不正受給の件数、額を表にすると下記のようになります。
日本弁護士連合会「今、ニッポンの生活保護制度はどうなっているの?」をもとに作成)

 
年 度2007年2008年2009年2010年
生活保護利用世帯数154万3321人159万2629人176万3572人195万2063人
生活保護費総額2兆6175億円2兆7006億円3兆0072億円3兆3296億円
不正受給件数15,979件18,623件19,726件25,355件
不正受給件数の割合1.44%1.62%1.54%1.80%
不正受給額91億8299万106億1798万円102億1470万円128億7425万円
不正受給額の割合0.35%0.39%
0.34%
0.38%

不正受給の件数は全体の2%以下です。不正受給の額は全体の支給額の0.4%以下となっており、件数、金額ともに全体に占める割合は決して多くないことが分かります。

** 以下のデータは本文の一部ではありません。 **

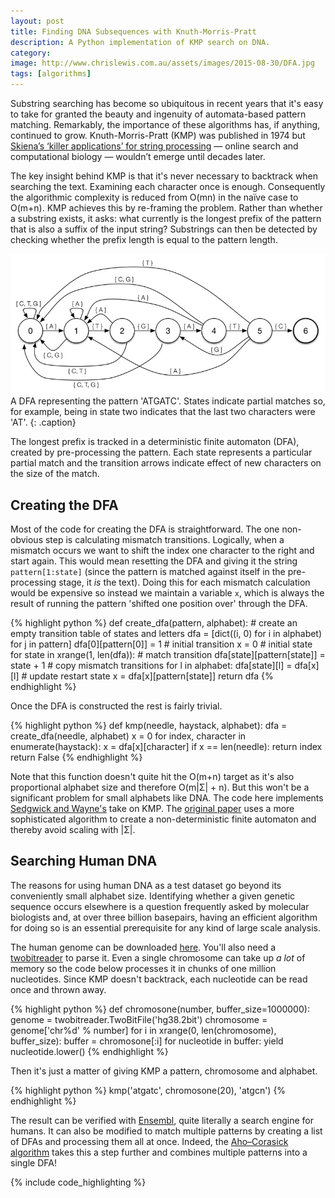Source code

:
 ```yaml
---
layout: post
title: Finding DNA Subsequences with Knuth-Morris-Pratt
description: A Python implementation of KMP search on DNA.
category:
image: http://www.chrislewis.com.au/assets/images/2015-08-30/DFA.jpg
tags: [algorithms]
---
```


Substring searching has become so ubiquitous in recent years that it's easy to take for granted the beauty and ingenuity of automata-based pattern matching. Remarkably, the importance of these algorithms has, if anything, continued to grow. Knuth-Morris-Pratt (KMP) was published in 1974 but [Skiena’s ‘killer applications’ for string processing](http://www.algorithm.cs.sunysb.edu/computationalbiology/pdf/lecture8.pdf) — online search and computational biology — wouldn’t emerge until decades later.

The key insight behind KMP is that it's never necessary to backtrack when searching the text. Examining each character once is enough. Consequently the algorithmic complexity is reduced from O(mn) in the naïve case to O(m+n). KMP achieves this by re-framing the problem. Rather than whether a substring exists, it asks: what currently is the longest prefix of the pattern that is also a suffix of the input string?  Substrings can then be detected by checking whether the prefix length is equal to the pattern length.

<!--break-->

![dfa representing nucleotide pattern](/assets/images/2015-08-30/DFA.jpg)
A DFA representing the pattern 'ATGATC'. States indicate partial matches so, for example, being in state two indicates that the last two characters were 'AT'.
{: .caption}

The longest prefix is tracked in a deterministic finite automaton (DFA), created by pre-processing the pattern. Each state represents a particular partial match and the transition arrows indicate effect of new characters on the size of the match.

## Creating the DFA

Most of the code for creating the DFA is straightforward. The one non-obvious step is calculating mismatch transitions. Logically, when a mismatch occurs we want to shift the index one character to the right and start again. This would mean resetting the DFA and giving it the string `pattern[1:state]` (since the pattern is matched against itself in the pre-processing stage, it *is* the text). Doing this for each mismatch calculation would be expensive so instead we maintain a variable `x`, which is always the result of running the pattern 'shifted one position over' through the DFA.

{% highlight python %}
def create_dfa(pattern, alphabet):
    # create an empty transition table of states and letters
    dfa = [dict((i, 0) for i in alphabet) for j in pattern]
    dfa[0][pattern[0]] = 1 # initial transition
    x = 0 # initial state
    for state in xrange(1, len(dfa)):
        # match transition
        dfa[state][pattern[state]] = state + 1
        # copy mismatch transitions
        for l in alphabet:
            dfa[state][l] = dfa[x][l]
        # update restart state
        x = dfa[x][pattern[state]]
    return dfa
{% endhighlight %}

Once the DFA is constructed the rest is fairly trivial.

{% highlight python %}
def kmp(needle, haystack, alphabet):
    dfa = create_dfa(needle, alphabet)
    x = 0
    for index, character in enumerate(haystack):
        x = dfa[x][character]
        if x == len(needle):
            return index
    return False
{% endhighlight %}

Note that this function doesn't quite hit the O(m+n) target as it's also proportional alphabet size and therefore O(m\|Σ\| + n). But this won't be a significant problem for small alphabets like DNA. The code here implements [Sedgwick and Wayne's](http://algs4.cs.princeton.edu/53substring/) take on KMP. The [original paper](http://www.cs.jhu.edu/~misha/ReadingSeminar/Papers/Knuth77.pdf) uses a more sophisticated algorithm to create a non-deterministic finite automaton and thereby avoid scaling with \|Σ\|.

## Searching Human DNA

The reasons for using human DNA as a test dataset go beyond its conveniently small alphabet size. Identifying whether a given genetic sequence occurs elsewhere is a question frequently asked by molecular biologists and, at over three billion basepairs, having an efficient algorithm for doing so is an essential prerequisite for any kind of large scale analysis.

The human genome can be downloaded [here](http://hgdownload-test.cse.ucsc.edu/goldenPath/hg38/bigZips). You'll also need a [twobitreader](https://pypi.python.org/pypi/twobitreader) to parse it. Even a single chromosome can take up *a lot* of memory so the code below processes it in chunks of one million nucleotides. Since KMP doesn't backtrack, each nucleotide can be read once and thrown away.

{% highlight python %}
def chromosone(number, buffer_size=1000000):
    genome = twobitreader.TwoBitFile('hg38.2bit')
    chromosome = genome['chr%d' % number]
    for i in xrange(0, len(chromosome), buffer_size):
        buffer = chromosone[:i]
        for nucleotide in buffer:
            yield nucleotide.lower()
{% endhighlight %}

Then it's just a matter of giving KMP a pattern, chromosome and alphabet.

{% highlight python %}
kmp('atgatc', chromosone(20), 'atgcn')
{% endhighlight %}

The result can be verified with [Ensembl](http://useast.ensembl.org/Homo_sapiens/Variation/Explore?r=4:61226534-61227533;v=rs34640111;vdb=variation;vf=9452422), quite literally a search engine for humans. It can also be modified to match multiple patterns by creating a list of DFAs and processing them all at once. Indeed, the [Aho–Corasick algorithm](http://cr.yp.to/bib/1975/aho.pdf) takes this a step further and combines multiple patterns into a single DFA!

{% include code_highlighting %}
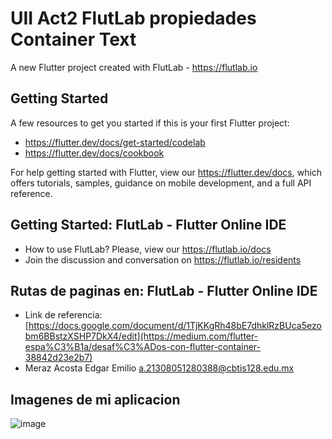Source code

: # UII Act2 FlutLab propiedades Container Text

A new Flutter project created with FlutLab - https://flutlab.io

## Getting Started

A few resources to get you started if this is your first Flutter project:

- https://flutter.dev/docs/get-started/codelab
- https://flutter.dev/docs/cookbook

For help getting started with Flutter, view our
https://flutter.dev/docs, which offers tutorials,
samples, guidance on mobile development, and a full API reference.

## Getting Started: FlutLab - Flutter Online IDE

- How to use FlutLab? Please, view our https://flutlab.io/docs
- Join the discussion and conversation on https://flutlab.io/residents

## Rutas de paginas en: FlutLab - Flutter Online IDE

- Link de referencia: [https://docs.google.com/document/d/1TjKKgRh48bE7dhklRzBUca5ezobm6BBstzXSHP7DkX4/edit](https://medium.com/flutter-espa%C3%B1a/desaf%C3%ADos-con-flutter-container-38842d23e2b7)
- Meraz Acosta Edgar Emilio a.21308051280388@cbtis128.edu.mx

## Imagenes de mi aplicacion
![image](https://github.com/EdgarM128/u2_act2_propContText/assets/145927073/579b3cd4-49c4-473d-afdb-cfbc6f7e5ecd)



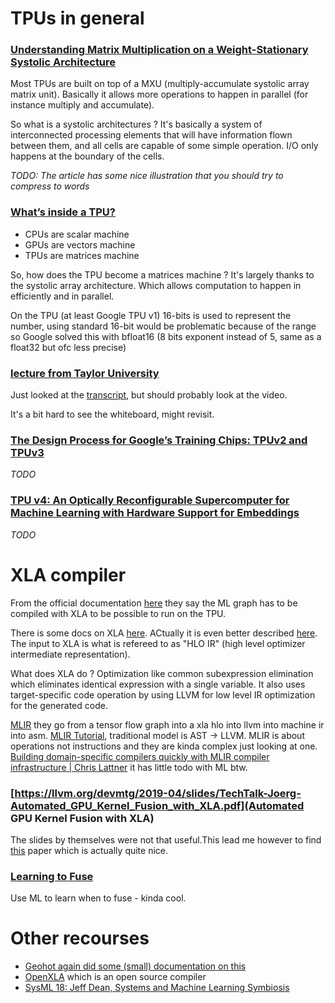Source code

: # TPUs in general
### [Understanding Matrix Multiplication on a Weight-Stationary Systolic Architecture](https://www.telesens.co/2018/07/30/systolic-architectures/)
Most TPUs are built on top of a MXU (multiply-accumulate systolic array matrix unit).
Basically it allows more operations to happen in parallel (for instance multiply and accumulate).

So what is a systolic architectures ? It's basically a system of interconnected processing elements that will have information flown between them, and all cells are capable of some simple operation. I/O only happens at the boundary of the cells. 

*TODO: The article has some nice illustration that you should try to compress to words*

### [What’s inside a TPU?](https://medium.com/@antonpaquin/whats-inside-a-tpu-c013eb51973e)
- CPUs are scalar machine
- GPUs are vectors machine
- TPUs are matrices machine

So, how does the TPU become a matrices machine ? It's largely thanks to the systolic array architecture. Which allows computation to happen in efficiently and in parallel.

On the TPU (at least Google TPU v1) 16-bits is used to represent the number, using standard 16-bit would be problematic because of the range so Google solved this with bfloat16 (8 bits exponent instead of 5, same as a float32 but ofc less precise)

### [lecture from Taylor University](https://www.youtube.com/watch?v=9Mo80a4s0Bs)
Just looked at the [transcript](https://youtubetranscript.com/?v=9Mo80a4s0Bs), but should probably look at the video.

It's a bit hard to see the whiteboard, might revisit.

### [The Design Process for Google’s Training Chips: TPUv2 and TPUv3](https://gwern.net/doc/ai/scaling/hardware/2021-norrie.pdf)
*TODO*

### [TPU v4: An Optically Reconfigurable Supercomputer for Machine Learning with Hardware Support for Embeddings](https://arxiv.org/ftp/arxiv/papers/2304/2304.01433.pdf)
*TODO*

# XLA compiler
From the official documentation [here](https://cloud.google.com/tpu/docs/intro-to-tpu#xla_compiler) they say the ML graph has to be compiled with XLA to be possible to run on the TPU.

There is some docs on XLA [here](https://www.tensorflow.org/xla). ACtually it is even better described [here](https://www.tensorflow.org/xla/architecture). The input to XLA is what is refereed to as "HLO IR" (high level optimizer intermediate representation). 

What does XLA do ? Optimization like common subexpression elimination which eliminates identical expression with a single variable. It also uses target-specific code operation by using LLVM for low level IR optimization for the generated code.

[MLIR](https://llvm.org/devmtg/2019-04/slides/Keynote-ShpeismanLattner-MLIR.pdf) they go from a tensor flow graph into a xla hlo into llvm into machine ir into asm.
[MLIR Tutorial](https://llvm.org/devmtg/2019-04/slides/Tutorial-AminiVasilacheZinenko-MLIR.pdf), traditional model is AST -> LLVM. MLIR is about operations not instructions and they are kinda complex just looking at one.
[Building domain-specific compilers quickly with MLIR compiler infrastructure | Chris Lattner](https://www.youtube.com/watch?v=5OSP5DNAozU) it has little todo with ML btw. 


### [https://llvm.org/devmtg/2019-04/slides/TechTalk-Joerg-Automated_GPU_Kernel_Fusion_with_XLA.pdf](Automated GPU Kernel Fusion with XLA)
The slides by themselves were not that useful.This lead me however to find [this](https://arxiv.org/pdf/2301.13062.pdf) paper which is actually quite nice.

### [Learning to Fuse](http://mlforsystems.org/assets/papers/neurips2019/learning_abdolrashidi_2019.pdf)
Use ML to learn when to fuse - kinda cool.

# Other recourses
- [Geohot again did some (small) documentation on this](https://github.com/tinygrad/tinygrad/tree/a8f2c16f8e1670ce199b068a771b9b0d6f7ba7df/extra/accel/tpu)
- [OpenXLA](https://github.com/openxla/xla) which is an open source compiler
- [SysML 18: Jeff Dean, Systems and Machine Learning Symbiosis](https://www.youtube.com/watch?v=Nj6uxDki6-0)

もちろん悪質な不正受給には厳しく対処する必要がありますが、不正受給の被害が甚大と誤解し、必要以上に厳しく取り締まることで、本来保護が必要な人が受けられないことの方が問題です。



最近の動向はどうなのでしょうか?

厚生労働省によれば、2016年度の生活保護費の不正受給の件数は4万4466件となり、過去最多を更新しました。不正受給の合計額は約167億円でした。不正受給の件数は増えていますが、不正受給の額は全体の支給額の0.45%で、大幅に増えているわけではありません。不正受給防止のための調査を強化し、不正受給とみなされるケースが増えたことで件数が増加し、一方で早期に発見されることにより金額ベースではそこまで増えていない、といった感じでしょうか。

この後不正受給の件数は3年連続で減少し、2019年度には3万2392件となっています。不正受給の総額は129億6089万5千円と大幅に減少しました。2019年度の生活保護費が3.8兆円(令和3年度当初予算)だったので、不正受給の割合は0.34%まで減少しています。

以上のことから、近年になって特に悪質な不正受給が横行している、といったことは決してないということができます。